Author Dorie McCllough wanted to read the advice famous people gave their children. But when she went to find a collection of such letters, she was shocked to find that none existed.
So, she edited a collection of letters by great Americans to their children; the result is called "Posterity."
The daughter of the noted historian and authorvisited The Saturday Early Show on Wednesday to talk about it.
Find out how she selected the letters, why the letters are important and read some of the letters famous people wrote to their offspring.
The following are a few excerpts from her book:
Sherwood Anderson - (1876-1941)
"I write as though you were a man. Well, you must know my heart is set on you."
This was writer/playwright Sherwood Anderson's letter to his 18–year-old son, John.
Jack London - (1867-1916)
"If ...you...elect for yourself to become a little person in a little place in a little portion of the world, it will be a great misfortune for which there will be no help"
This is writer Jack London's letter to his 12-year-old daughter, Joan.
W. E. B Du Bois - (1868-1963)
"The main thing is the YOU beneath the clothes and skin---the ability to do, the will to conquer, the determination to understand and know this great, wonderful, curious world."
This is a father's wish for his daughter.
Woody Guthrie - (1912-1967)
"...all of us, when you come right down to it, all of us are just as bit as weakened here in some way or the other."
Guthrie was 44 and hospitalized with Huntington's chorea when he wrote a letter to his son, Arlo, concerning Arlo's being born with a weak eye.
Frederick Law Olmsted - (1822-1903)
"A pile of 5,000 cats and kittens, some of them black ones, in front of my window would make my office so dark I should not be able to write in it."

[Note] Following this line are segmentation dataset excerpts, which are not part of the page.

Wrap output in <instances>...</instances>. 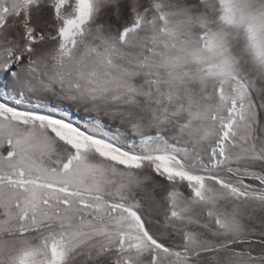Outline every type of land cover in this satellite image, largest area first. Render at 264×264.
I'll return each instance as SVG.
<instances>
[{
	"label": "snow or ice",
	"instance_id": "1",
	"mask_svg": "<svg viewBox=\"0 0 264 264\" xmlns=\"http://www.w3.org/2000/svg\"><path fill=\"white\" fill-rule=\"evenodd\" d=\"M0 264H264V0H0Z\"/></svg>",
	"mask_w": 264,
	"mask_h": 264
}]
</instances>
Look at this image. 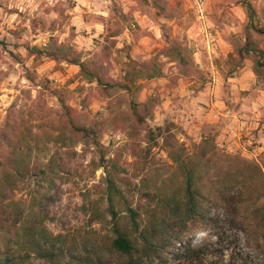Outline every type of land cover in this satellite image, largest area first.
Masks as SVG:
<instances>
[{
  "label": "rangeland",
  "instance_id": "rangeland-1",
  "mask_svg": "<svg viewBox=\"0 0 264 264\" xmlns=\"http://www.w3.org/2000/svg\"><path fill=\"white\" fill-rule=\"evenodd\" d=\"M256 29H264V0H0V158L31 140L42 154L57 146L65 119L58 98L99 131L101 147H72L46 206L43 226L56 236L60 262L75 253L77 264H123L109 247L106 177L115 218L131 236L124 208L153 205L145 190L158 187L181 204V177L159 127L195 164L203 216L171 225L154 264H264V83L251 55L238 53L246 32L264 49ZM52 42L129 88L28 51ZM140 102L151 107L138 124L130 108ZM199 144L207 160L194 155ZM13 198L27 201L23 190Z\"/></svg>",
  "mask_w": 264,
  "mask_h": 264
},
{
  "label": "trees",
  "instance_id": "trees-1",
  "mask_svg": "<svg viewBox=\"0 0 264 264\" xmlns=\"http://www.w3.org/2000/svg\"><path fill=\"white\" fill-rule=\"evenodd\" d=\"M256 31L261 33L264 29H256ZM52 44L51 50L44 48L40 51H28L42 52L50 59H61L77 65L78 72L86 80H93L107 87L117 85L123 89L129 88V84L124 82L103 78L102 72L99 71L100 66H88V63L69 46L55 42ZM239 50L238 53L251 55V69L264 83V49L258 47L246 32ZM156 73L152 70L145 73L144 77H151ZM58 103L65 117L64 130H60L53 137V142L57 146L52 148L51 152L42 154L41 146L31 140L25 142L23 146L10 148L0 158V264H26L31 257L41 259L44 264H63L54 248L56 236L50 234L43 226L44 220L49 217L46 206L55 199L57 181L64 178L65 165L75 153L72 147L77 143L83 147L92 144L99 148L101 145L98 142L99 131L96 126L78 120L72 113L71 106L60 98ZM150 107L145 102L131 106L130 112L135 123L141 124L144 116L150 112ZM159 129L157 127L155 135L160 136L165 143L167 155L181 177L183 200L180 204L178 200L174 201L173 197L166 198L158 187L153 188L155 191L152 192L145 190L143 194L147 199L154 198L153 205L147 206L146 210L139 204L127 205L124 208L130 229L135 232L134 236H131L115 218L116 212L112 202L116 190L113 180L106 177L110 190L107 200L113 232L109 247L125 257L123 264H154L155 259L162 253L164 246L162 236H165L171 225L192 219L197 215L203 216L200 206L201 193L195 183V164L183 148L175 145V142H170L166 135L162 136ZM194 155L199 160H207L204 157L205 149L201 144L195 147ZM101 157L102 154L98 157L100 160L95 162V167L103 165ZM22 190L27 195L26 202L13 198L16 191ZM164 209L166 210L163 211ZM68 261V264H77L79 257L71 253Z\"/></svg>",
  "mask_w": 264,
  "mask_h": 264
}]
</instances>
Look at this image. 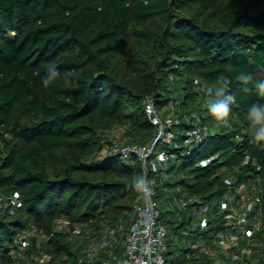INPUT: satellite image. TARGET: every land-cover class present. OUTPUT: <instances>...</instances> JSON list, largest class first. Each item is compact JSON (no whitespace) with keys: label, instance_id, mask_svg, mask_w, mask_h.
I'll use <instances>...</instances> for the list:
<instances>
[{"label":"trees","instance_id":"1","mask_svg":"<svg viewBox=\"0 0 264 264\" xmlns=\"http://www.w3.org/2000/svg\"><path fill=\"white\" fill-rule=\"evenodd\" d=\"M48 64L59 77L44 87ZM241 72L264 79V0H0V192L22 201L0 215V264L34 255L76 264L85 248L72 234L77 225L96 236L117 225L128 231L143 197L132 180L143 167L104 153L100 138L124 128L125 142H149L156 132L145 112L149 95L165 113L178 101L179 143L192 126L205 133L190 156L174 148L167 179L156 181L167 264L223 258L216 237L234 219L216 206L206 228L194 224L200 205L230 192L252 197L261 225L252 255L223 264H264V143L252 142L246 119L260 100L243 91ZM221 76L237 100L231 126L211 118L196 90V80ZM65 219L69 231L58 228ZM26 232L30 245L21 249ZM108 257L99 252L96 261Z\"/></svg>","mask_w":264,"mask_h":264},{"label":"built area","instance_id":"2","mask_svg":"<svg viewBox=\"0 0 264 264\" xmlns=\"http://www.w3.org/2000/svg\"><path fill=\"white\" fill-rule=\"evenodd\" d=\"M167 108L170 110L169 113L157 107L153 96L149 95L145 98L147 119L156 128L152 139L145 144L125 142L123 133L117 129L101 135L104 153L120 156L128 160V164L141 162L145 178V184L141 188L143 197L134 207V216L125 237L123 256L114 257L117 237L123 229V225H117L102 231L100 238L95 239L94 247L84 249L76 264H167L168 229L161 220L163 215L156 197V181L167 179L170 162L177 157L174 148H182V155L187 157L192 155L205 139L204 131L199 126H192L184 131L185 138L179 143L181 131H179L178 101L172 100ZM209 161H202V165H207ZM227 183L230 184V180H227ZM244 187L245 185H242L241 189ZM187 203V200H183L184 205ZM216 206L225 211L235 222H229L228 227L218 232L216 242L222 247L223 258L217 257L209 264H223V260L229 258L239 262L251 256L252 240L261 225V221L252 216L255 201L250 195L230 192L226 198L219 200V203L212 201L200 205L198 220L194 227L206 228L209 224V213ZM21 207L22 201L18 192L11 195L0 192V215L16 213ZM58 228L69 231L70 222L66 219L61 220L58 222ZM82 231H85L84 225L75 227L76 233ZM183 233L188 235L187 230ZM31 234L26 232L20 236L21 249L30 245ZM240 240L245 244H241ZM192 247L198 248L199 245L192 244ZM99 252H107L110 257L98 262L96 256Z\"/></svg>","mask_w":264,"mask_h":264},{"label":"clouds","instance_id":"3","mask_svg":"<svg viewBox=\"0 0 264 264\" xmlns=\"http://www.w3.org/2000/svg\"><path fill=\"white\" fill-rule=\"evenodd\" d=\"M59 77L55 64L46 66V75L42 78L44 87H48ZM238 80L243 85V91L254 92L260 102L253 103L247 110L246 119L248 131L253 143H264V79L255 80L252 74L241 72ZM197 91L202 94L208 114L215 121L224 126H231L233 106L236 105V96L229 91L230 81L225 77H218L214 83L196 81ZM249 85H252L250 88ZM145 184L143 175H137L132 180V186L140 189Z\"/></svg>","mask_w":264,"mask_h":264},{"label":"rangeland","instance_id":"4","mask_svg":"<svg viewBox=\"0 0 264 264\" xmlns=\"http://www.w3.org/2000/svg\"><path fill=\"white\" fill-rule=\"evenodd\" d=\"M117 130L120 131V132H122V133H124V128H117ZM124 161L128 164V160H124ZM174 207H175L174 206V203L173 202L170 203V201L168 200V202H167V209L169 211H173L174 210ZM82 226L83 225H81V227ZM125 228L126 227H124L123 230H121L120 233H123V231L126 230ZM64 231H68V230H64ZM85 232L87 234L86 233L83 234V231L81 233H78V232L75 233V232H73L72 234H73L75 240H77V239H79V240L85 239V246H84L85 248L84 249H86V248H93L94 247V243H95V239H96L95 238V235H97L98 232H97V234L92 233L91 232V229H88V231L86 230ZM85 235H87V237ZM98 238H100V236ZM120 238L121 237H119V238L117 237V240L120 239ZM38 241H39L40 244H42L44 242L43 237H41L39 235L38 236ZM21 256H23V255L21 254ZM24 260H25V263L26 264H30L32 261H33V264H45L46 262L49 261V258H48V256L43 257V255H36V256L34 255L33 257H26V259H24Z\"/></svg>","mask_w":264,"mask_h":264},{"label":"crops","instance_id":"5","mask_svg":"<svg viewBox=\"0 0 264 264\" xmlns=\"http://www.w3.org/2000/svg\"><path fill=\"white\" fill-rule=\"evenodd\" d=\"M123 228H124V226H123ZM120 232L118 234V238L121 237L122 239L120 238V239L117 240V242H116V249L114 251V257H118V258L121 257V256H123V253L125 251V237H126V234H127V231H123V233H120ZM101 235L102 234H100L99 236H101ZM99 236H96L95 235V238H98Z\"/></svg>","mask_w":264,"mask_h":264}]
</instances>
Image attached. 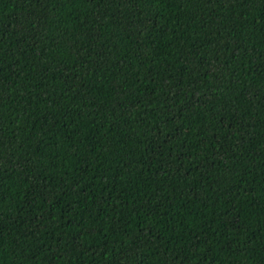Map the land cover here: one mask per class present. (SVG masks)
Returning <instances> with one entry per match:
<instances>
[{"label":"trees","instance_id":"obj_1","mask_svg":"<svg viewBox=\"0 0 264 264\" xmlns=\"http://www.w3.org/2000/svg\"><path fill=\"white\" fill-rule=\"evenodd\" d=\"M0 264H264V0H0Z\"/></svg>","mask_w":264,"mask_h":264}]
</instances>
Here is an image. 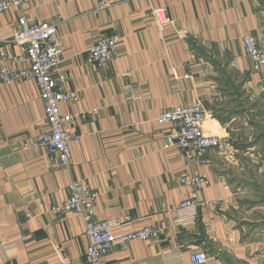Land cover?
<instances>
[{
  "label": "crops",
  "instance_id": "1",
  "mask_svg": "<svg viewBox=\"0 0 264 264\" xmlns=\"http://www.w3.org/2000/svg\"><path fill=\"white\" fill-rule=\"evenodd\" d=\"M155 9L164 10L161 23ZM21 15L57 26L53 78L77 93L60 110L73 115L69 131L79 139L66 167L31 148L45 130L37 86L0 80V264H85L82 215L52 210L76 180L98 194L95 221L130 216L140 229L173 219L193 191L178 180L193 154L164 148L169 128L155 120L195 103L221 140L207 164L190 165L206 179L196 221L116 246L105 260L191 264L190 254L205 250V264H264V67L242 45L249 35L264 49V0H25L0 13V50L12 55ZM109 36L117 54L101 70L87 50Z\"/></svg>",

Olmsted loved and enjoyed his children. They were one of the true pleasures of his life. This letter was written in response to his 4-year-old son's request to send the family dog to where the son was visiting. The letter talks of cats taking over the house, if he were to send away the dog.
Ansel Adams -(1902-1984)
"I am wondering, in the afternoon of my own life, just what your day will be."
Adams one of the most famous nature photographers and environmentalists of the last century. He wrote to his son on the occasion of the son's joining of the Air Force.